Dutch-Turkish want more protection from Erdogan loyalists
A large part of the Dutch-Turkish community (43 percent) wants the Dutch government to protect them better against unwanted interference and intimidation from Turkey, according to a study by the Clingindeal Institute among 1,000 Dutch-Turkish people in the runup to the Turkish parliamentary and presidential elections next month.
Since President Recep Tayyip Erdogan’s party, the AKP, came to power in 2002, the Turkish state has been increasingly active in Turkish communities in Europe, according to the newspaper AD. Their votes are important to the AKP. Almost half the Dutch-Turkish people in the Netherlands will vote in the elections on May 14. In the previous election, 63 percent voted - a higher turnout than in Turkey itself.
“A quarter of Dutch people of Turkish origin even feel unsafe because of the Turkish influence in the Netherlands. Erdogan’s policies have certainly become more autocratic after the coup attempt in 2016. Particularly supporters of the Gulen movement, named after Fethullah Gulen, get intimidated,” lead researcher Christopher Houtkamp told AD. “Even in our country.”
The institute did not ask respondents how they feel intimidated, Houtkamp said. “No, we do not know whether there are concrete threats.
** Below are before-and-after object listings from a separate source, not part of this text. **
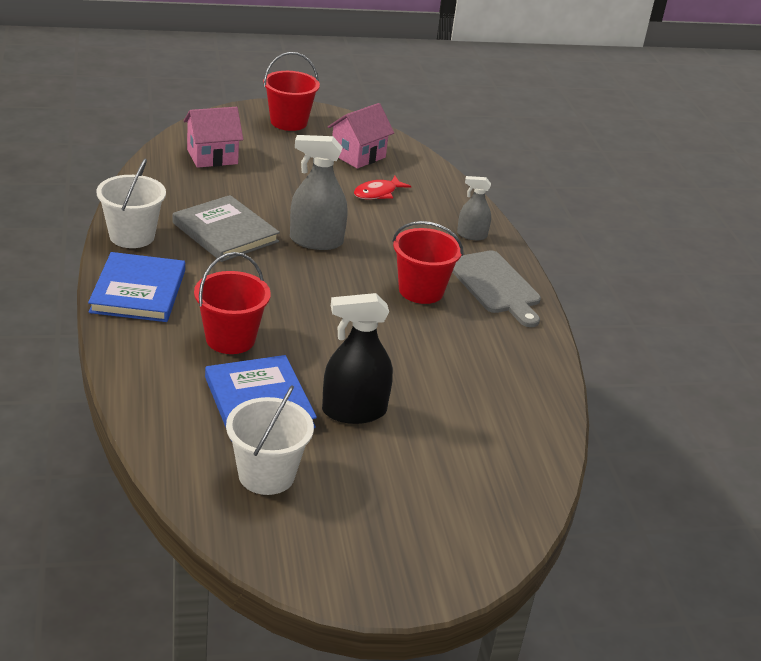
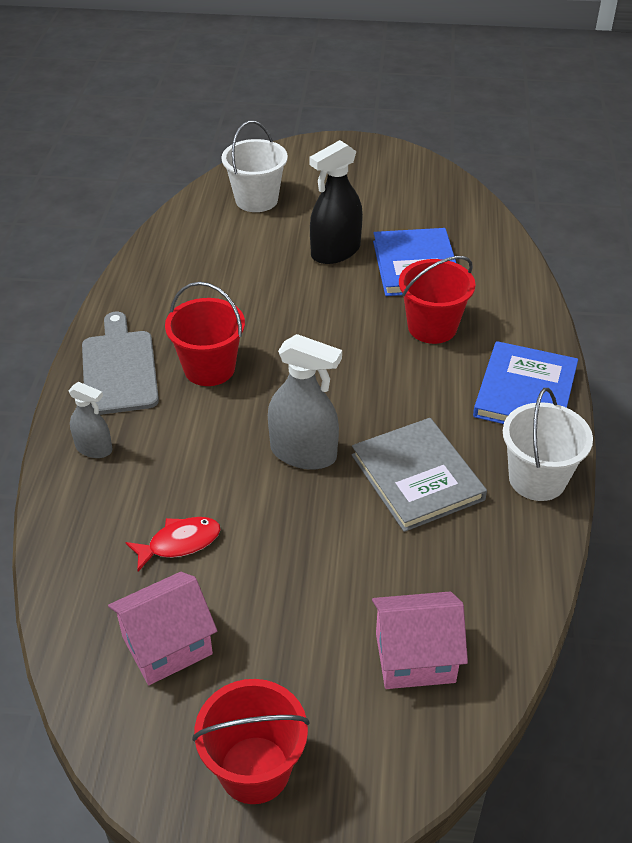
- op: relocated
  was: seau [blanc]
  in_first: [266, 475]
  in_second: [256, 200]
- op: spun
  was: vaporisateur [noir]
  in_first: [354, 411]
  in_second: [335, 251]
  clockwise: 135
But it says a lot that a large part of the respondents indicate that the Dutch government should put more effort into measures to limit the influence of the Turkish state on their community,” he said.
“By no means everyone feels represented by the traditional Turkish-Dutch organizations that are often the discussion partner of the government,” Houtkamp said. “That is why it would be good if different groups were approached with the question of to what extent the Dutch government should intervene to curb the harmful side effects of the highly politicized Turkish diaspora policy.”